** Task statement **
Repeat word for word, please, only the lines from the one that includes "Kemitraan Inklusif, PTPN I Libatkan" through the final line of the data.

━━ Data for analysis

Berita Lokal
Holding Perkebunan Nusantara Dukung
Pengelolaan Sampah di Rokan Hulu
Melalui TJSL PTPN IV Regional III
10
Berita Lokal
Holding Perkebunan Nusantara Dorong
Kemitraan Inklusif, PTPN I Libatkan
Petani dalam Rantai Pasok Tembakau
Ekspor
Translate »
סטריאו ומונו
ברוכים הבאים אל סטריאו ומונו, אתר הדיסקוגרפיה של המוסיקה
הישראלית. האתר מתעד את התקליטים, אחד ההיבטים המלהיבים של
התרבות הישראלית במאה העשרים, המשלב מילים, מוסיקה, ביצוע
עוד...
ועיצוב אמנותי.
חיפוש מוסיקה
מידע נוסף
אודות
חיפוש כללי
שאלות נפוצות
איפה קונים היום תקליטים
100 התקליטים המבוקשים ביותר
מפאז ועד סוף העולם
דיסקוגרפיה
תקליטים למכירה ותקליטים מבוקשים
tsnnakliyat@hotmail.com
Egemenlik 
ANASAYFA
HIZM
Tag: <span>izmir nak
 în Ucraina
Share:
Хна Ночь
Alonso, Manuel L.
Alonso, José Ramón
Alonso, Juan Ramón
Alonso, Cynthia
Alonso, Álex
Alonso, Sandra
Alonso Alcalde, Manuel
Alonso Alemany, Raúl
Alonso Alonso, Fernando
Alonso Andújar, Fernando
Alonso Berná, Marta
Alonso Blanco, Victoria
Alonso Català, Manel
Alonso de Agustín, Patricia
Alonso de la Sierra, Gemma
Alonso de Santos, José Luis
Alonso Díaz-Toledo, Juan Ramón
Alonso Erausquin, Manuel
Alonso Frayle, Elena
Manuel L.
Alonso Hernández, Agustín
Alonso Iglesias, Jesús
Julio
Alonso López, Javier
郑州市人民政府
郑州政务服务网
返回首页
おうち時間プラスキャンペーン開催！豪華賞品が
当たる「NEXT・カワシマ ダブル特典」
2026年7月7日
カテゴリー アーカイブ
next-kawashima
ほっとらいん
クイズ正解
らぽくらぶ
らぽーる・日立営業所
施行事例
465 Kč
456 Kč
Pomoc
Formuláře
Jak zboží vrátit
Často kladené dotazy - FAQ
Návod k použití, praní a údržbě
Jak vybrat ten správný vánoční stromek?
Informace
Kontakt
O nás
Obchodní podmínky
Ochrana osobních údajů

━━━━

** Expected answer **
Kemitraan Inklusif, PTPN I Libatkan
Petani dalam Rantai Pasok Tembakau
Ekspor
Translate »
סטריאו ומונו
ברוכים הבאים אל סטריאו ומונו, אתר הדיסקוגרפיה של המוסיקה
הישראלית. האתר מתעד את התקליטים, אחד ההיבטים המלהיבים של
התרבות הישראלית במאה העשרים, המשלב מילים, מוסיקה, ביצוע
עוד...
ועיצוב אמנותי.
חיפוש מוסיקה
מידע נוסף
אודות
חיפוש כללי
שאלות נפוצות
איפה קונים היום תקליטים
100 התקליטים המבוקשים ביותר
מפאז ועד סוף העולם
דיסקוגרפיה
תקליטים למכירה ותקליטים מבוקשים
tsnnakliyat@hotmail.com
Egemenlik 
ANASAYFA
HIZM
Tag: <span>izmir nak
 în Ucraina
Share:
Хна Ночь
Alonso, Manuel L.
Alonso, José Ramón
Alonso, Juan Ramón
Alonso, Cynthia
Alonso, Álex
Alonso, Sandra
Alonso Alcalde, Manuel
Alonso Alemany, Raúl
Alonso Alonso, Fernando
Alonso Andújar, Fernando
Alonso Berná, Marta
Alonso Blanco, Victoria
Alonso Català, Manel
Alonso de Agustín, Patricia
Alonso de la Sierra, Gemma
Alonso de Santos, José Luis
Alonso Díaz-Toledo, Juan Ramón
Alonso Erausquin, Manuel
Alonso Frayle, Elena
Manuel L.
Alonso Hernández, Agustín
Alonso Iglesias, Jesús
Julio
Alonso López, Javier
郑州市人民政府
郑州政务服务网
返回首页
おうち時間プラスキャンペーン開催！豪華賞品が
当たる「NEXT・カワシマ ダブル特典」
2026年7月7日
カテゴリー アーカイブ
next-kawashima
ほっとらいん
クイズ正解
らぽくらぶ
らぽーる・日立営業所
施行事例
465 Kč
456 Kč
Pomoc
Formuláře
Jak zboží vrátit
Často kladené dotazy - FAQ
Návod k použití, praní a údržbě
Jak vybrat ten správný vánoční stromek?
Informace
Kontakt
O nás
Obchodní podmínky
Ochrana osobních údajů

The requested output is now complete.